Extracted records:
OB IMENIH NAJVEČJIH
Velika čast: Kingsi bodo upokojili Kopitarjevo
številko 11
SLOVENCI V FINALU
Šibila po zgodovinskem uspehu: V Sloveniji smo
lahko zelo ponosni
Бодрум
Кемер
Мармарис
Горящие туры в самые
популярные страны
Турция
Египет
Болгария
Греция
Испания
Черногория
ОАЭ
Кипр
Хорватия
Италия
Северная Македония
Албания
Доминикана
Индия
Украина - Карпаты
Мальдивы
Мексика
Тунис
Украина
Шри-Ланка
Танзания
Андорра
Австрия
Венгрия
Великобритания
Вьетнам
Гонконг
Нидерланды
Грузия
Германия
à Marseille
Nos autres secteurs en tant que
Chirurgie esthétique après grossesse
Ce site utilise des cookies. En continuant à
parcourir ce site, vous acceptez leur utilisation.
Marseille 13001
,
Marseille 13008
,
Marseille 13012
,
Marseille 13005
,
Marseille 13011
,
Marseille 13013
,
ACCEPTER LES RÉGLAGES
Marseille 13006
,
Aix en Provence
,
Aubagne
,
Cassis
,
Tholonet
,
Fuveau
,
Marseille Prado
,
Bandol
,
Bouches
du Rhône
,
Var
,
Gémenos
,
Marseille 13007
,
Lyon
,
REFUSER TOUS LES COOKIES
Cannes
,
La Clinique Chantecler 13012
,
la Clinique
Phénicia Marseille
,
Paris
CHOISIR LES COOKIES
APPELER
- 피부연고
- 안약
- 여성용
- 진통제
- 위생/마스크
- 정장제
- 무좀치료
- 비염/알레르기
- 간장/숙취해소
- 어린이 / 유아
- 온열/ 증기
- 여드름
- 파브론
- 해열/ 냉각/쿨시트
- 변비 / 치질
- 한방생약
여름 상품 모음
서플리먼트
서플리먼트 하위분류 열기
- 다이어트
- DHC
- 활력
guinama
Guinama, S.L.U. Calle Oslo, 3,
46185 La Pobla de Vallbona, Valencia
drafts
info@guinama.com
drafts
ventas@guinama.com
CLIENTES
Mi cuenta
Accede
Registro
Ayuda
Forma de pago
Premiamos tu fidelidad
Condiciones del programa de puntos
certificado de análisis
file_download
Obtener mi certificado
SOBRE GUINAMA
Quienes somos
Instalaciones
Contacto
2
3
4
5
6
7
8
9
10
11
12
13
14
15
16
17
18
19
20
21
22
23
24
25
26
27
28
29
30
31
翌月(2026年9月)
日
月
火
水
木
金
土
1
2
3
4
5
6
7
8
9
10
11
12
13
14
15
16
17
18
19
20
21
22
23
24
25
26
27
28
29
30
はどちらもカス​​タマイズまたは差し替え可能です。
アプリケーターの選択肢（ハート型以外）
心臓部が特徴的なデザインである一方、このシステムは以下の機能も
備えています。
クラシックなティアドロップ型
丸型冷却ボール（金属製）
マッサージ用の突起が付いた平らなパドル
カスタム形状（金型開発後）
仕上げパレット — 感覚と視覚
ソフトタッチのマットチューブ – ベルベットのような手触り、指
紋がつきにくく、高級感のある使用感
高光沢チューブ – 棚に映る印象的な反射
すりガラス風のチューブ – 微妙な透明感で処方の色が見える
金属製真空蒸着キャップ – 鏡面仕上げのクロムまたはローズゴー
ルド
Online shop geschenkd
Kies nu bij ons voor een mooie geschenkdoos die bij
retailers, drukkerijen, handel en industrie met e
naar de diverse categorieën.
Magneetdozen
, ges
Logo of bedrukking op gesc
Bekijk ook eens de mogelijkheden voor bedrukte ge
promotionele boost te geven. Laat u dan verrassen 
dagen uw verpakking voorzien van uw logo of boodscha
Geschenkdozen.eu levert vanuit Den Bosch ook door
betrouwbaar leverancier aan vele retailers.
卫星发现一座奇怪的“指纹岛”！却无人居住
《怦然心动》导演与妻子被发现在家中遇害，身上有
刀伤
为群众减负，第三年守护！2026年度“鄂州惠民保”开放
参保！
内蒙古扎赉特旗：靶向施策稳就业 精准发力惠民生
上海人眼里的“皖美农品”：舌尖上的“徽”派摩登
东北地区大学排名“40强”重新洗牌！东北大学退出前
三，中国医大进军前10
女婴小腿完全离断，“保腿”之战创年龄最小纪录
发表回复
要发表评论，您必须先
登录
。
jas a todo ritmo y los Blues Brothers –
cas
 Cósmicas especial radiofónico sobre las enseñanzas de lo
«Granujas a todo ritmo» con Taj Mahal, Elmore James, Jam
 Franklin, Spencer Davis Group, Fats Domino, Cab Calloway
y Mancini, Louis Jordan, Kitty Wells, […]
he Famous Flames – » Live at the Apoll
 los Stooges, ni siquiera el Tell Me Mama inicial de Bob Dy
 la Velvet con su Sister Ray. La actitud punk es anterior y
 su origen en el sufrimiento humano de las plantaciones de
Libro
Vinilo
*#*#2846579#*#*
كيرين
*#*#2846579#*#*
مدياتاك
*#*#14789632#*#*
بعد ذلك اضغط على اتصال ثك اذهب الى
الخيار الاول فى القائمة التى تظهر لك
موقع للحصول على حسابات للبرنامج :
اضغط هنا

* WHAT YOU WILL DO
Please retype everything in the material from its first line down through the line containing "parcourir ce site, vous", including both of those lines, without changing anything.

* EXERCISE OUTPUT
OB IMENIH NAJVEČJIH
Velika čast: Kingsi bodo upokojili Kopitarjevo
številko 11
SLOVENCI V FINALU
Šibila po zgodovinskem uspehu: V Sloveniji smo
lahko zelo ponosni
Бодрум
Кемер
Мармарис
Горящие туры в самые
популярные страны
Турция
Египет
Болгария
Греция
Испания
Черногория
ОАЭ
Кипр
Хорватия
Италия
Северная Македония
Албания
Доминикана
Индия
Украина - Карпаты
Мальдивы
Мексика
Тунис
Украина
Шри-Ланка
Танзания
Андорра
Австрия
Венгрия
Великобритания
Вьетнам
Гонконг
Нидерланды
Грузия
Германия
à Marseille
Nos autres secteurs en tant que
Chirurgie esthétique après grossesse
Ce site utilise des cookies. En continuant à
parcourir ce site, vous acceptez leur utilisation.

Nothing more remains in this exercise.